Judge Andrews grants defendants’ motion for leave to add intervening rights defense, but denies motion with respect to other inconsequential amendments.
A recent decision by Judge Richard G. Andrews shows that courts need not provide parties with leave to amend pleadings where the proposed amendments are inconsequential. LG Electronics, Inc. v. Asko Appliances, Inc., et al., C.A. No. 08-828-RGA (D. Del. Oct. 17, 2012). The defendants’ motion sought leave to “pare down their inequitable conduct claims, clarif[y] their antitrust counterclaims, and add a defense of intervening rights.” Id. at 1. The Court denied the motion with respect to the first two proposed amendments (deleting over 100 paragraphs relating to inequitable conduct and “refram[ing]” antitrust issues). Id. The Court explained that “narrowing of the inequitable conduct issues can be achieved by stipulation or other understanding among the parties,” and the proposed antitrust amendments “do not add new theories, factual disputes or issues to the case.” Id. The Court explained, “[j]ustice does not require providing leave to make these inconsequential amendments.” Id. (citing Fed. R. Civ. P. 15(a)(2)).

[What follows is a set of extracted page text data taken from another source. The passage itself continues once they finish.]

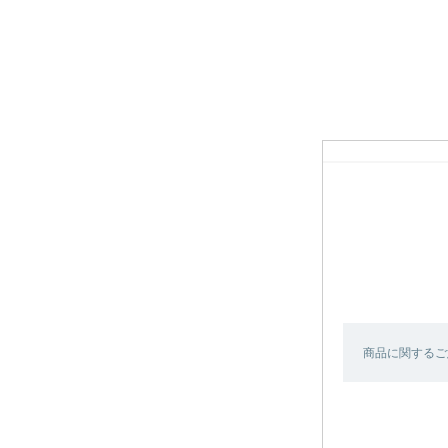
商品に関するご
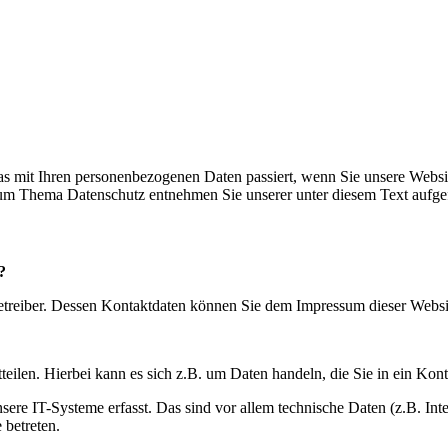
s mit Ihren personenbezogenen Daten passiert, wenn Sie unsere Websi
 zum Thema Datenschutz entnehmen Sie unserer unter diesem Text aufge
?
betreiber. Dessen Kontaktdaten können Sie dem Impressum dieser Webs
eilen. Hierbei kann es sich z.B. um Daten handeln, die Sie in ein Kon
e IT-Systeme erfasst. Das sind vor allem technische Daten (z.B. Inter
 betreten.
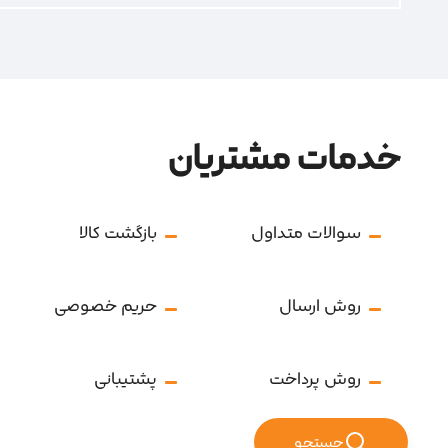
خدمات مشتریان
سوالات متداول
بازگشت کالا
روش ارسال
حریم خصوصی
روش پرداخت
پشتیبانی
جستجو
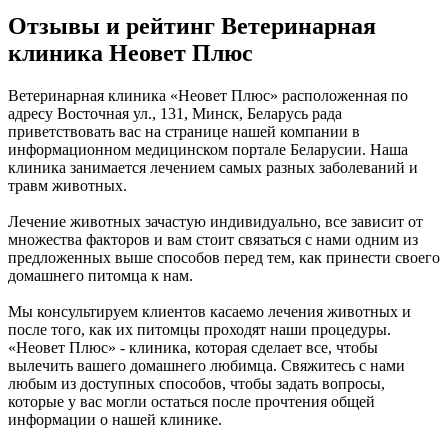
Отзывы и рейтинг Ветеринарная
клиника Неовет Плюс
Ветеринарная клиника «Неовет Плюс» расположенная по
адресу Восточная ул., 131, Минск, Беларусь рада
приветствовать вас на странице нашей компании в
информационном медицинском портале Беларусии. Наша
клиника занимается лечением самых разных заболеваний и
травм животных.
Лечение животных зачастую индивидуально, все зависит от
множества факторов и вам стоит связаться с нами одним из
предложенных выше способов перед тем, как принести своего
домашнего питомца к нам.
Мы консультируем клиентов касаемо лечения животных и
после того, как их питомцы проходят наши процедуры.
«Неовет Плюс» - клиника, которая сделает все, чтобы
вылечить вашего домашнего любимца. Свяжитесь с нами
любым из доступных способов, чтобы задать вопросы,
которые у вас могли остаться после прочтения общей
информации о нашей клинике.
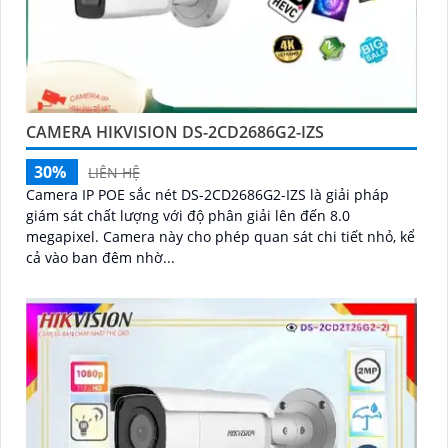
CAMERA HIKVISION DS-2CD2686G2-IZS
30%
LIÊN HỆ
Camera IP POE sắc nét DS-2CD2686G2-IZS là giải pháp
giám sát chất lượng với độ phân giải lên đến 8.0
megapixel. Camera này cho phép quan sát chi tiết nhỏ, kể
cả vào ban đêm nhờ...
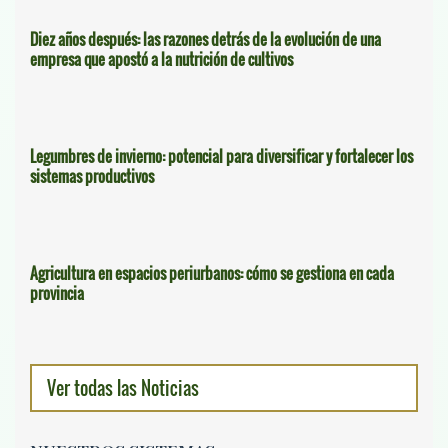
Diez años después: las razones detrás de la evolución de una
empresa que apostó a la nutrición de cultivos
Legumbres de invierno: potencial para diversificar y fortalecer los
sistemas productivos
Agricultura en espacios periurbanos: cómo se gestiona en cada
provincia
Ver todas las Noticias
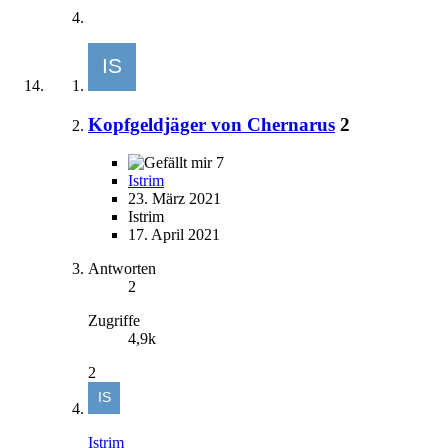
Kopfgeldjäger von Chernarus
2
7
Istrim
23. März 2021
Istrim
17. April 2021
Antworten
2
Zugriffe
4,9k
2
Istrim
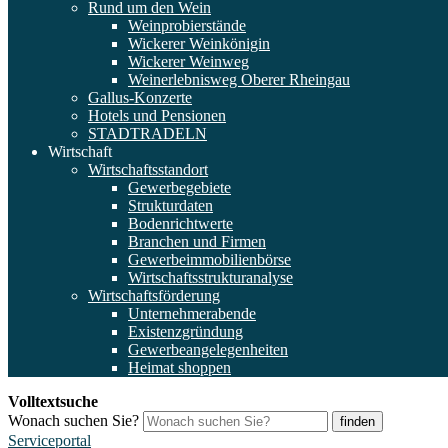
Rund um den Wein
Weinprobierstände
Wickerer Weinkönigin
Wickerer Weinweg
Weinerlebnisweg Oberer Rheingau
Gallus-Konzerte
Hotels und Pensionen
STADTRADELN
Wirtschaft
Wirtschaftsstandort
Gewerbegebiete
Strukturdaten
Bodenrichtwerte
Branchen und Firmen
Gewerbeimmobilienbörse
Wirtschaftsstrukturanalyse
Wirtschaftsförderung
Unternehmerabende
Existenzgründung
Gewerbeangelegenheiten
Heimat shoppen
Volltextsuche
Wonach suchen Sie?
finden
Serviceportal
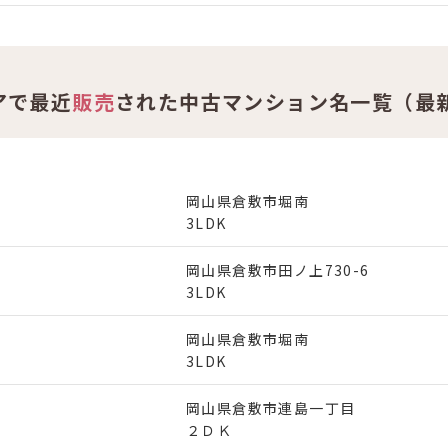
アで最近
販売
された中古マンション名一覧（最新
岡山県倉敷市堀南
3LDK
岡山県倉敷市田ノ上730-6
3LDK
岡山県倉敷市堀南
3LDK
岡山県倉敷市連島一丁目
２ＤＫ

The Court did not find the proposed addition of an intervening rights defense to be inconsequential, though, and granted leave to make that amendment. Id. at 2. The Court found that the defendants timely sought to add an intervening rights defense after the plaintiff was granted leave to amend its infringement contentions regarding claims that were altered by reexamination. Id. The Court explained, “[w]hile the intervening rights defense will require technical and legal analyses of the extent to which the reexamined claims have changed, Defendants assert their defense is germane to the as-yet-unscheduled damages portion of the case, and not to the pending liability phase.” Id. Based on that limitation, the Court found that the defendants could add an intervening rights defense without unduly burdening or prejudicing the plaintiffs or the Court. Id.